Yes, Saxons came after Romans. There's no particularly convenient word for the people who lived in Britain before the Romans, but people tend to say 'Celts' or 'Britons'. I seem to recall that the play is very loosely taken from Geoffrey of Monmouth, whose History of the Kings of Britain is mostly utter tosh. I think possibly there is some evidence that Cymbeline (Cunobelinus) was an actual king of part of Britain at around the time of emperor Augustus. At this stage Britain had been invaded by the Romans already (by Julius Caesar) but then the Romans had gone home again because they couldn't be bothered to actually occupy the place. A couple of generations later the Romans invade again (see I, Claudius) and stick it out. But there was no recorded invasion under Augustus, and I don't think there's any particular evidence of tribute being paid, though there may have been friendly relations with Rome. But basically history is irrelevant to the play and not worth worrying about.
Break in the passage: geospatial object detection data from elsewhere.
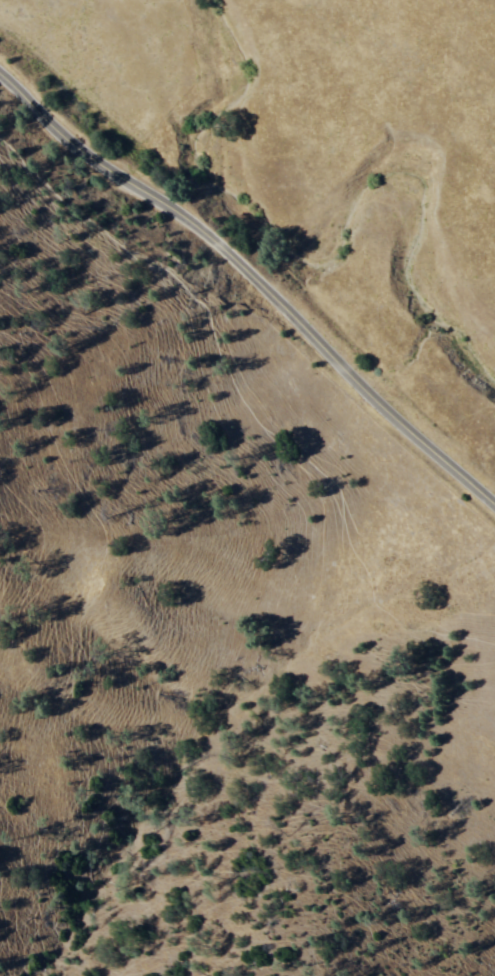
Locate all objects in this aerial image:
road: (253, 275)
crop: (463, 438)
crop: (454, 530)

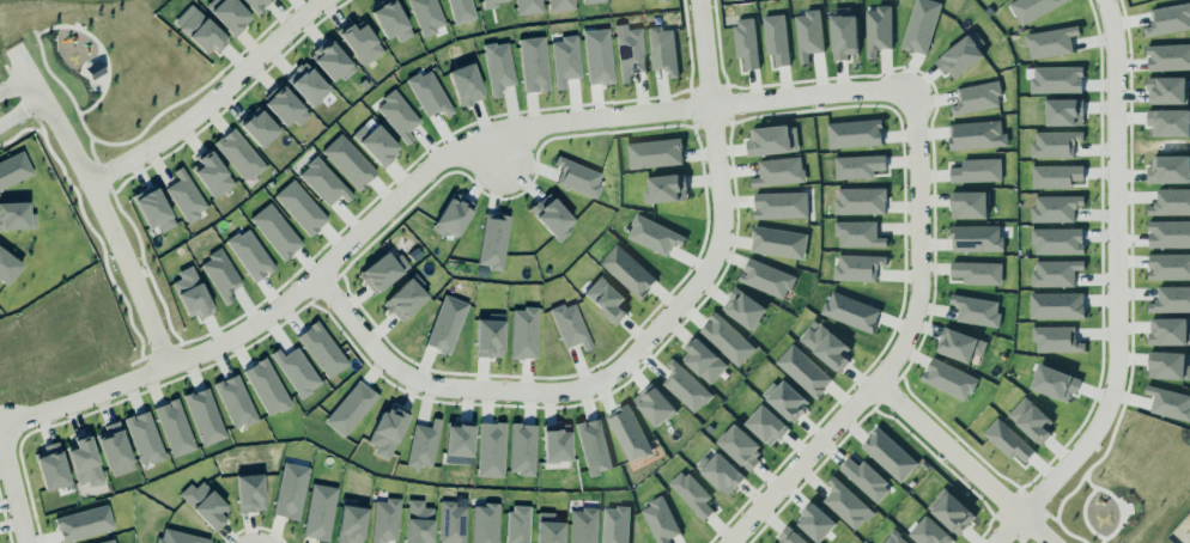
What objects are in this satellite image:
building: (646, 0)
building: (590, 1)
building: (489, 3)
building: (257, 4)
building: (559, 4)
building: (527, 6)
building: (1031, 8)
building: (459, 10)
building: (228, 13)
building: (426, 16)
building: (1169, 19)
building: (390, 21)
building: (920, 25)
building: (878, 29)
building: (199, 30)
building: (806, 31)
road: (32, 32)
building: (844, 35)
building: (776, 38)
building: (1050, 41)
building: (361, 43)
road: (100, 49)
building: (662, 50)
building: (629, 52)
building: (957, 52)
building: (598, 57)
building: (1168, 57)
building: (331, 61)
building: (564, 61)
building: (533, 65)
building: (497, 67)
building: (95, 71)
park: (115, 74)
road: (51, 76)
building: (1056, 79)
building: (307, 84)
building: (464, 85)
road: (16, 89)
building: (1166, 90)
building: (428, 94)
road: (209, 97)
building: (977, 97)
building: (285, 107)
building: (1063, 110)
road: (160, 111)
building: (398, 116)
road: (22, 117)
building: (1169, 122)
road: (81, 127)
building: (259, 128)
building: (854, 133)
building: (976, 134)
building: (771, 140)
building: (375, 143)
building: (1054, 143)
road: (89, 149)
building: (652, 149)
building: (238, 154)
building: (348, 162)
building: (857, 166)
building: (1169, 169)
building: (14, 170)
building: (776, 170)
building: (977, 170)
road: (101, 174)
building: (211, 175)
building: (1056, 175)
building: (577, 176)
building: (323, 183)
building: (664, 183)
road: (93, 193)
building: (185, 196)
building: (857, 198)
building: (1171, 202)
building: (969, 203)
building: (780, 204)
building: (300, 207)
building: (1055, 207)
building: (153, 209)
building: (451, 212)
building: (16, 216)
building: (551, 216)
road: (719, 225)
building: (275, 231)
building: (858, 233)
building: (654, 234)
building: (1169, 234)
building: (976, 237)
building: (490, 238)
building: (776, 238)
building: (1057, 239)
road: (350, 243)
building: (250, 255)
road: (913, 256)
building: (857, 266)
building: (1169, 266)
building: (626, 267)
building: (7, 268)
building: (382, 271)
road: (1113, 271)
building: (977, 272)
building: (1055, 272)
building: (220, 275)
building: (767, 277)
building: (604, 293)
building: (191, 294)
building: (405, 297)
building: (1171, 299)
building: (1056, 305)
building: (744, 307)
building: (976, 309)
building: (850, 311)
building: (444, 323)
building: (569, 326)
building: (1169, 331)
building: (523, 333)
building: (488, 336)
building: (727, 338)
building: (1056, 339)
building: (960, 344)
building: (826, 346)
building: (322, 349)
building: (702, 356)
building: (1168, 365)
building: (803, 370)
building: (295, 371)
building: (948, 378)
building: (1054, 382)
road: (424, 384)
building: (684, 384)
building: (266, 387)
building: (233, 399)
building: (786, 399)
building: (1169, 402)
building: (654, 405)
building: (348, 406)
building: (204, 417)
building: (1031, 419)
building: (767, 424)
building: (105, 426)
building: (174, 428)
building: (387, 431)
building: (628, 433)
building: (143, 434)
building: (1007, 439)
building: (552, 440)
building: (420, 441)
road: (1107, 442)
building: (458, 443)
building: (740, 445)
building: (593, 446)
building: (522, 449)
building: (115, 450)
building: (490, 450)
building: (889, 454)
road: (961, 462)
building: (84, 463)
building: (51, 467)
building: (721, 471)
building: (865, 478)
road: (1085, 480)
park: (1121, 482)
road: (17, 486)
building: (90, 489)
building: (290, 491)
building: (250, 492)
building: (691, 493)
road: (1065, 493)
building: (847, 503)
building: (204, 504)
road: (1118, 509)
road: (1029, 510)
building: (951, 511)
building: (319, 512)
road: (1047, 515)
road: (1081, 515)
building: (385, 520)
building: (660, 520)
building: (482, 521)
building: (350, 522)
building: (418, 522)
building: (816, 522)
building: (83, 523)
building: (451, 523)
building: (615, 524)
building: (517, 525)
building: (582, 526)
road: (1003, 528)
building: (548, 529)
building: (930, 532)
road: (1067, 533)
building: (790, 536)
building: (178, 537)
building: (895, 539)
building: (107, 541)
road: (1100, 541)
Milford Haven (which I think is in Wales?):

I once went to a thing at the Globe where Ken Campbell explained stuff about how Elizabethan / Jacobean theatre worked. And he claimed that an actor would commonly have a prepared speech in iambic pentameter that ran for about a dozen lines and was so vague that it could apply to almost any context: if they forgot their lines they would launch into this speech in the hope that by the time they got to the end they'd have remembered the next line. And in order that the other actors would know that it was over and they were back on the script again, the convention was (said Campbell) that the final words of the vague speech would be 'Milford Haven'. Which may explain the surprising frequency with which Milford Haven is referred to in plays from this period.
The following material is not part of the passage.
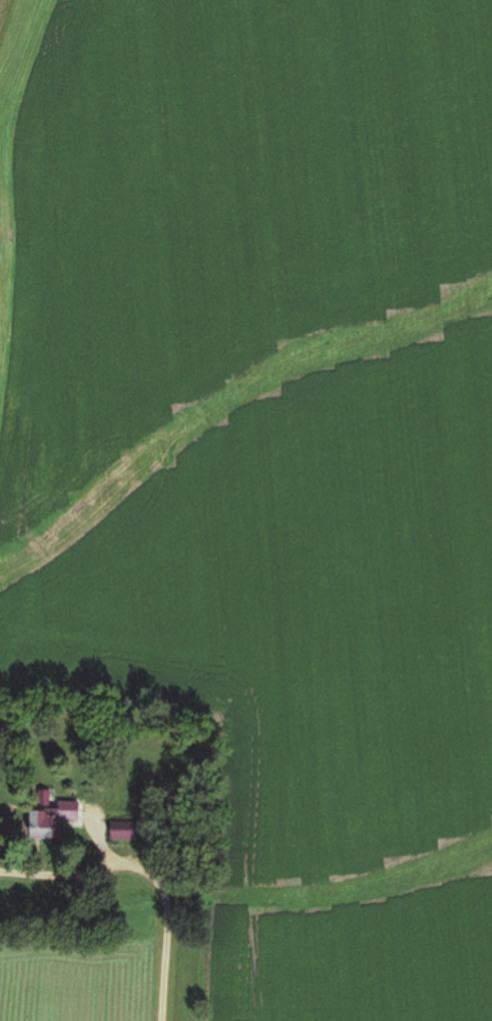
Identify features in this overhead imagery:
building: (49, 820)
building: (121, 832)
road: (165, 935)

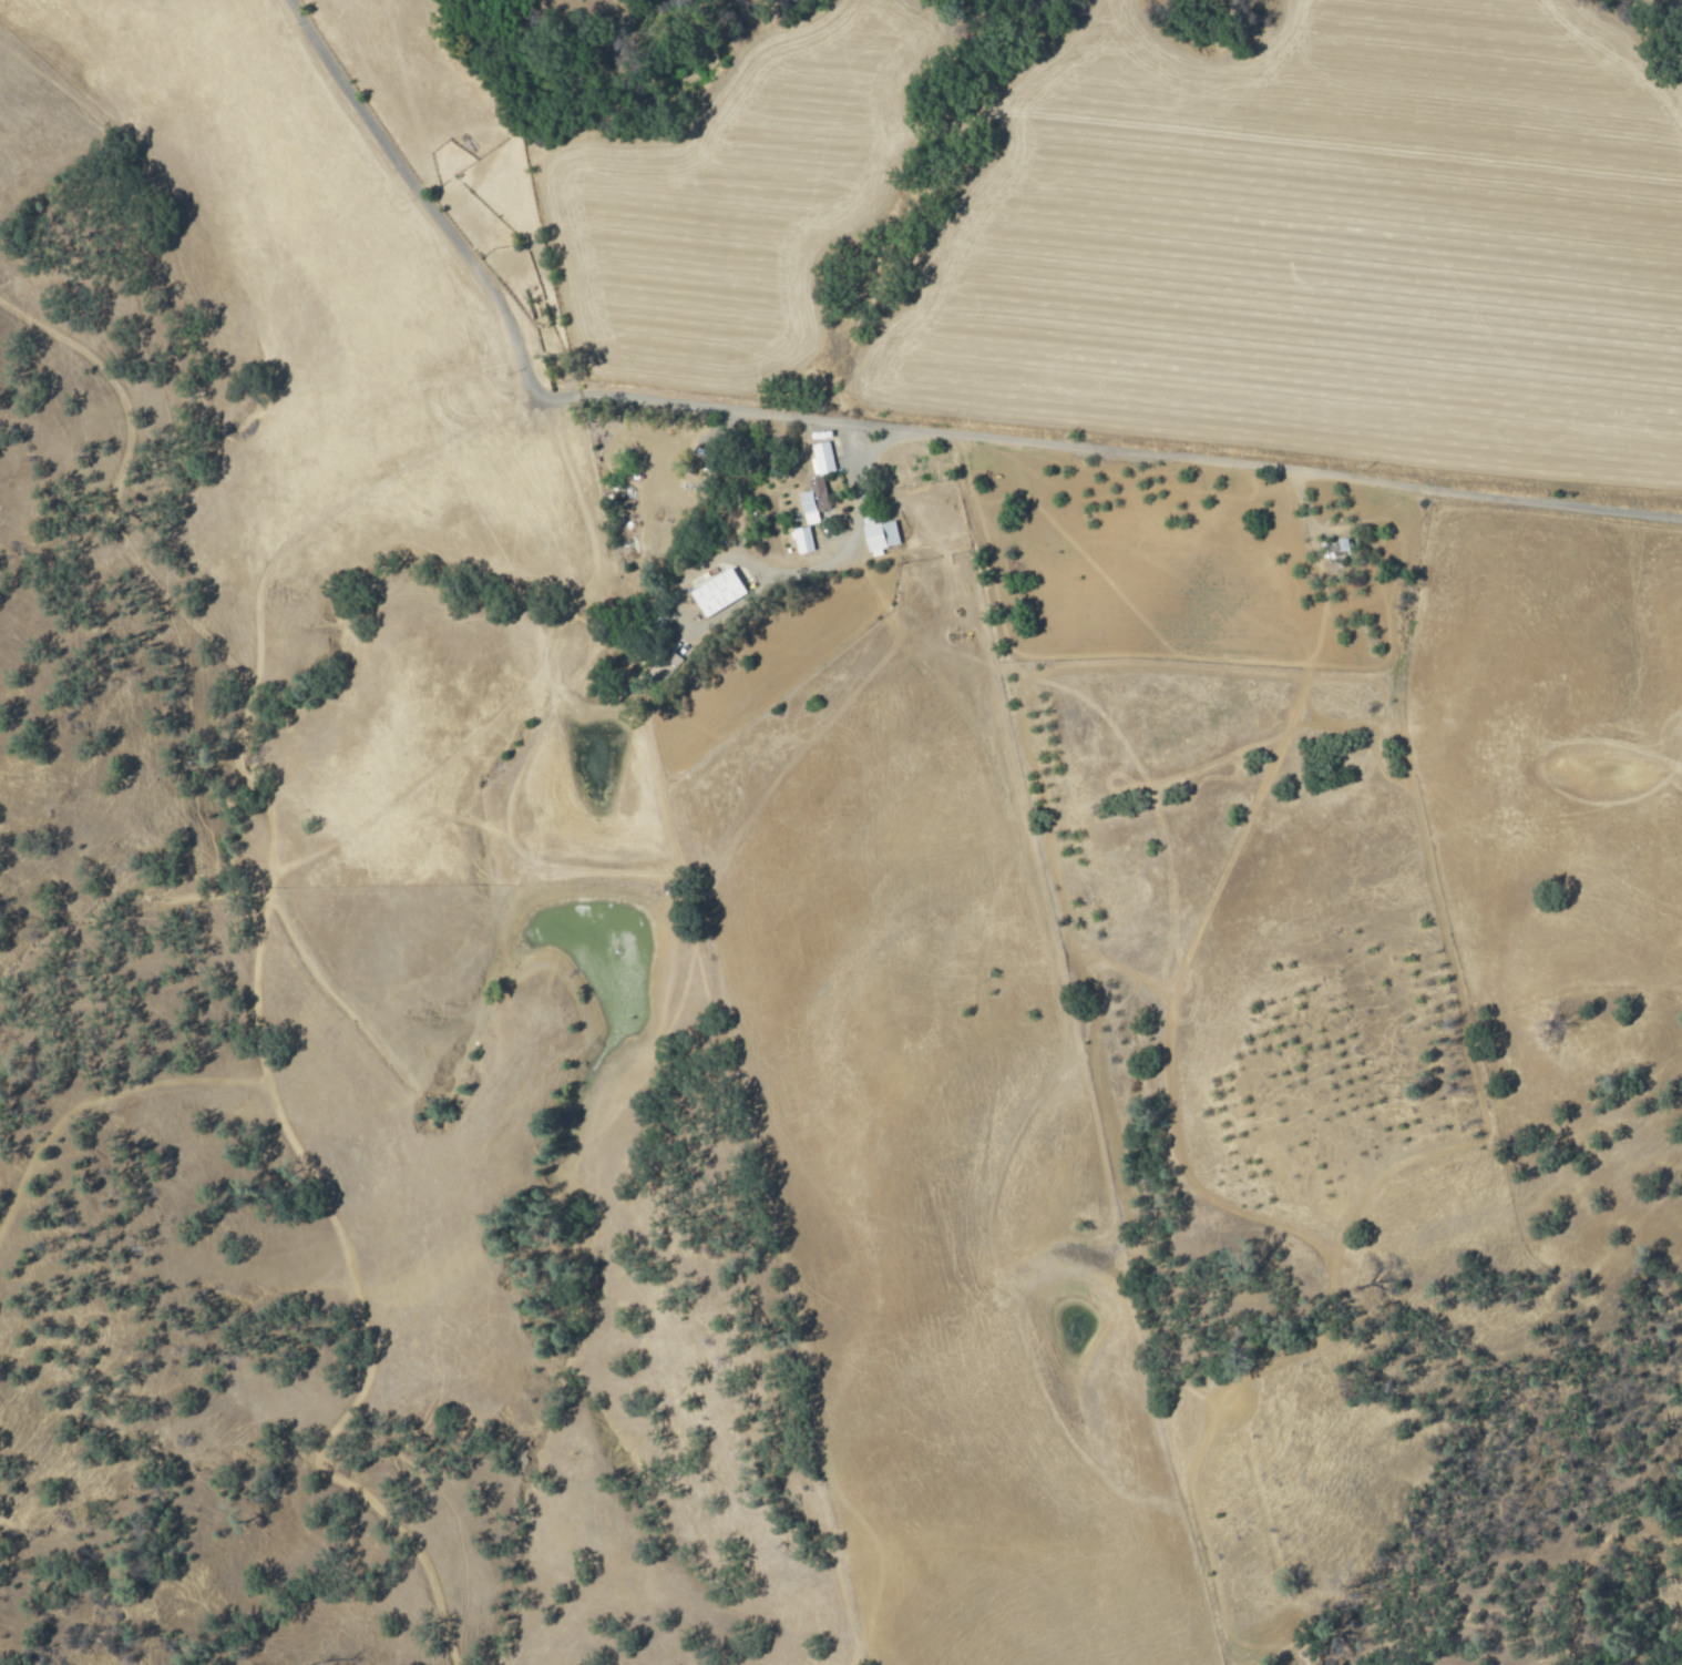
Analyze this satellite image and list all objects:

I can't quite bring myself to believe this is true but also I really want it to be so if you know that it isn't, please don't tell me.
Jamie Johnston at 20:21 on 2012-08-07
Oh and also can I just join in the love for that BBC radio Lord of the rings. The music is so good too! The only version where I don't wish they'd cut out Tolkien's random pointless songs.
Dan H at 13:09 on 2012-08-09
Magic of the internet: I certainly find no evidence that "Milford Haven" was *not* Jacobean theatre slang for "I am totally just making this shit up" but the intarwebs do inform me that Milford Haven would have been significant to a Tudor audience as the place where Henry Tudor landed at the end of the Wars of the Roses.